Every year of recent memory, Peter Sarsgaard has delivered a superb performance, role after role, movie after. From Shattered Glass to Garden State to Kinsey, Sarsgaard never fails.
He is just one of those actors. Well-liked, excellent at his craft, praised by critics, and rarely recognized beyond that point.
This year is no diiferent as Sarsgaard delivers once again with key performances in Jarhead and The Dying Gaul. An excerpt:
Has it down – by Jeffrey Wells, Hollywood Elsewhere
Today (Friday, 10.4) is Peter Sarsgaard Meditation Day, if you want to think like that. You know…thoughts of who he is and how sharp his mind is, what he’s got stewing inside, what that easy smile and those hooded eyes really indicate deep down, where’s he’s heading.

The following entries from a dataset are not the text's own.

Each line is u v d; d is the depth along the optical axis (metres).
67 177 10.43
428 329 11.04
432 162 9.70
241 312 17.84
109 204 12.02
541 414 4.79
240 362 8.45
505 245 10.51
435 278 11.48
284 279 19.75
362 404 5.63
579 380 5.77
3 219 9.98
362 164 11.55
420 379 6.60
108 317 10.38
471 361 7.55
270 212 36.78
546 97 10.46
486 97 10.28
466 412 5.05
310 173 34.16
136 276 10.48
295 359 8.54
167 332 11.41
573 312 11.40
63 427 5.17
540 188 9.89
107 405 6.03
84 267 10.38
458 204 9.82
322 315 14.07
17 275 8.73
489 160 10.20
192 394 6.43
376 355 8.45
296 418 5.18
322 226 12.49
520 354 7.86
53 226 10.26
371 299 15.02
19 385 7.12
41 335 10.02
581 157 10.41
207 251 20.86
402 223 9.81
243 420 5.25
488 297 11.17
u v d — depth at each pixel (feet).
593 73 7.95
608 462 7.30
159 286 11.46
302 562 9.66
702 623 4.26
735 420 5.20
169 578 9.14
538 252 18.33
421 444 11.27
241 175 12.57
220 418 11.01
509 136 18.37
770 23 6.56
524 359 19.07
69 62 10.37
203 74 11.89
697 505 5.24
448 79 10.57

Sarsgaard, 34, has two new movies opening today — Jarhead, a Waiting-for-Godot- ish Gulf War drama in which he plays Troy, the hardest and truest Marine of them all…an intense embodiment of the modern deballed warrior…and The Dying Gaul, in which he plays a gay screenwriter involved in a sexual-ethical muddle with a big-studio executive (Campbell Scott) who wants to make a movie of his script, and the executive’s curiously frustrated wife (Patricia Clarkson).

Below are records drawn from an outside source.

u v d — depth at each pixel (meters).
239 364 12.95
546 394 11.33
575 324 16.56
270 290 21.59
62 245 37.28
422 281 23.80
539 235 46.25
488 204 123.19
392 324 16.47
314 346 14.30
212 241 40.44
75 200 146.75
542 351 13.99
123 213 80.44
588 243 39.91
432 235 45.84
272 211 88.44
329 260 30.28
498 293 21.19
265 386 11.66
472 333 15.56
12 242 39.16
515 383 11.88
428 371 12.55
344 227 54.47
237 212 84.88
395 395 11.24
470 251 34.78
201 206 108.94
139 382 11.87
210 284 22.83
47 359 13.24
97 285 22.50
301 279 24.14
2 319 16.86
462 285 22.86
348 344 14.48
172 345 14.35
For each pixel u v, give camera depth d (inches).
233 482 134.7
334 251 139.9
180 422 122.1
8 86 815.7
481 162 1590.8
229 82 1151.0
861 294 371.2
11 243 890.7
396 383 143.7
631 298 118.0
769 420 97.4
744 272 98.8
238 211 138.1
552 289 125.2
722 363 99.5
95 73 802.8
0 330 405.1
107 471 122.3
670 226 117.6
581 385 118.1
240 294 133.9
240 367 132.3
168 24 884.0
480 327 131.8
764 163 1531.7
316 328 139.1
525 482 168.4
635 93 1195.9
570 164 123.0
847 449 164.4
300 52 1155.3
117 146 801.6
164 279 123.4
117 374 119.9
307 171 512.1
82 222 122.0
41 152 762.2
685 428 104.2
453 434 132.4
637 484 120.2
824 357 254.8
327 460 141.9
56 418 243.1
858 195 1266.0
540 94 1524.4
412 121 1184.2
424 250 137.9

Both of Sarsgaard’s characters are given to internal suffering, which he conveys with his usual particularity. A lot of actors are good at subtle conveyences, but Sarsgaard is always fascinating when most of the energy is being pushed down and there’s relatively little to do. He doesn’t ever seem to say, “Look at me”…but you can’t help doing that.
He can also be riveting when asked to go in the opposite direction. There’s a start- ling, almost-on-the-cusp-of-being-too-much sexual scene in Gaul that proves this and then some. It’s “honest” in a way that almost no other actor I can think of would be willing to touch.
I wouldn’t call either performance career-altering, but they’re a reminder of what everyone has come to realize about Sarsgaard over the least couple of years, which is that he’s an exceptional violin player, and that one day the right music and the right conductor are going to come along and…wham, out of the park.
Click here to read the entire article. Thoughts? What do you think about Mr. Sarsgaard? Hate spelling his last name. (Because I sure do.) Sound off below!
Oh I love him! He is such a great actor and so handsome! I loved him in Boys Don’t Cry. He was so vicious you could do nothing but hate him but that’s why he was so good in the part. I used to see him here and there but it wasn’t until Boys Don’t Cry that I learned his name. He is definitely an actor I enjoy watching. He may not be famous but he’s someone I really enjoy. I also like Balthezar Getty and Stephen Dorff. I loooove Stephen Dorff! I love your new blog design! You go girl! Blogger is having problems again so now I can’t post pics or change fonts again. Hopefully they will get things straight once and for all.
I’m ashamed to admit I didn’t know his work at first glance. But, after reading this, I’m going to check hout his new movies. I love actors who know how to play characters, and not just themselves.
Johnny Depp is different in every role, for instance.
Oh, and you write beautifully,
Yeah,I had major issues posting this. And I’m so computer challenged its not even funny.
Peter Sarsgaard. If he goes ignored by most people for a little longer I will be so mad, who knows what I will do.
Glad you like the new blog design.
Thank you Sable. I try to mix in my opinions and actual critics opinions. They seem to write more eloquently about certain subject matters than I am often capable of.
Hi~
I agree with everything you say (and you say it well!) about Sarsgaard. I’ve never been one to recognize Really Good acting..that is until I got HBO a few months ago and saw Shattered Glass. I became an instant fan and have since gotten and watched just about everything he is in. I wrote a short thing on my blog about it (Peter Sarsgaard and Other Good Things…)other than that, my blog is mostly ramblings.
Anyways, great write up about Peter. He certainly deserves to get much more recognition than he has been getting.